1 to 3 show a process cross-sectional view sequentially showing the etching method of the multi-layered metal according to the preferred embodiment of the present invention step by step.

FIG. 1 illustrates a step of sequentially depositing the TiN layer 20 and the W layer 30 on the predetermined substrate 10 and then forming the photoresist pattern PR using a conventional photographic process. The TiN layer 20 and the W layer 30 are deposited by CVD 9 chemical vapor deposition or sputtering.

2 shows the photoresist pattern PR as a mask, the exposed W layer 30 and the TiN layer 20 as an etching target, and the multilayer film is formed in the same chamber under the following etching conditions. Situ etching step.

The etching conditions are as follows.

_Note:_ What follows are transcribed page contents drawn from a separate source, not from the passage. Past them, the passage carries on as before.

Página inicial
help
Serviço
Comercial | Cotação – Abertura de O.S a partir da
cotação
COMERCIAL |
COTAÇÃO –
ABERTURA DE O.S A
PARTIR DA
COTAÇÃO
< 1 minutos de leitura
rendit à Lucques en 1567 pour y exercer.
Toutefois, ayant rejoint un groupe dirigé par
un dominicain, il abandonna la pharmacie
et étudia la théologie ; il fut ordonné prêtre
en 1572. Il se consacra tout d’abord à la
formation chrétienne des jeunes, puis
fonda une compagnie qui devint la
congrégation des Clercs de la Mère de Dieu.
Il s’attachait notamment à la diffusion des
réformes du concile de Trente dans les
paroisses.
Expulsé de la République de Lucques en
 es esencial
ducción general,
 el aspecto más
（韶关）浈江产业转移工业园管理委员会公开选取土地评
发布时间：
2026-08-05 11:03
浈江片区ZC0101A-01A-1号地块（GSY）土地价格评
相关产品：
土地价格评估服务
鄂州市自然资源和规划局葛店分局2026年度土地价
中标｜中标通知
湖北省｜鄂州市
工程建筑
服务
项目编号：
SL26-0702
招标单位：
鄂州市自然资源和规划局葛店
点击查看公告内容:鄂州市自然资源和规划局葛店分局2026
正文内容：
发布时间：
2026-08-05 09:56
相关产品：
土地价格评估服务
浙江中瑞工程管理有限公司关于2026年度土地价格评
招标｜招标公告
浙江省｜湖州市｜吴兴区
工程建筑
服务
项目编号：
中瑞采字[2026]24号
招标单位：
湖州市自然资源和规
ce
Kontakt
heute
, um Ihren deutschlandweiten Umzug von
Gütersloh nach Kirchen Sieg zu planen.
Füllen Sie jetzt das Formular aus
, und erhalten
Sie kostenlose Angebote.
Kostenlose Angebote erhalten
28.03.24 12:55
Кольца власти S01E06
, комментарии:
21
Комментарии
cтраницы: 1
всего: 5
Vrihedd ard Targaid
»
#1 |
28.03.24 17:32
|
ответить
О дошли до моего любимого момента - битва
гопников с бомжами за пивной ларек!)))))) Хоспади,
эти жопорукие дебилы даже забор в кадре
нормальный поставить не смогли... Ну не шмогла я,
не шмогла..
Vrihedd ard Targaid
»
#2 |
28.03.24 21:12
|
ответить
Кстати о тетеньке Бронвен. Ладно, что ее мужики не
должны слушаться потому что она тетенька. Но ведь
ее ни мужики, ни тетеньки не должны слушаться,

The mixed gas of SF ₅ gas and CF ₄ gas is used as the etching water, and the total flow rate is 40 to 100 sccm, and the gas fraction of CF ₄ / (SF ₅ CF ₄ ) is about 0.1 to 0.9, The power ranges from 100 to 500W and uses a plasma source at a low pressure of 100mTorr.

In this case, the CF _4, instead of carbon, such as _{C 2 F6, C 3 F 8} - can be used as a mixture of any of the gas in the loop fluoride-based gas and the SF _6. In addition, a Ti-alloy or a compound such as Ti, TiW, and TiSi may be used instead of the TiN layer 20 constituting the multilayer film.

As shown in FIG. 2, WF _X and by-product TiF _{X, which} are by-products of the etching reaction of the W layer 30, are removed without re-reaction with an etching pattern, thereby forming a good vertical profile. You can get it.

3 illustrates a cross section after an ashing process and a washing process for removing the photoresist pattern PR.

As described above, according to the multilayer film etching method of the present invention, the process film can be shortened and stabilized by patterning the multilayer film in which TiN and W are sequentially stacked in-situ in a single chamber using the same etching gas. It has the effect of obtaining a very good vertical cross-sectional profile.

Claims (5)

In the method of anisotropically etching a multi-layer metal composed of a tungsten (W) upper layer film and a tininanitride (TiN) underlayer, the mixed gas obtained by mixing the W / TiN multilayer film with SF ₆ gas and CF ₄ gas is etched. Using a multi-layer metal etching method characterized in that the etching in the same chamber. The method of claim 1, wherein a gas fraction (gas fraction) of the etching gas _{0.1≤CF 4 / (SF 6+ CF 4} ) multi-layer metal etching, characterized in that in the range of ≤0.9. The method of claim 1, wherein a plasma source is used at a total flow rate of 5 to 500 sccm and a pressure of 100 mTorr or less as the etching condition. The method of claim 1, wherein any one of bacon fluoride gas such as C ₂ F ₆ C ₃ F _{8 is} used in place of CF ₄ which is one of the mixed gases. The multilayer metal etching method according to claim 1, wherein any one of Ti-compounds made of Ti, TiW, TiSi, or the like is used instead of TiN constituting the underlayer metal of the multilayer metal.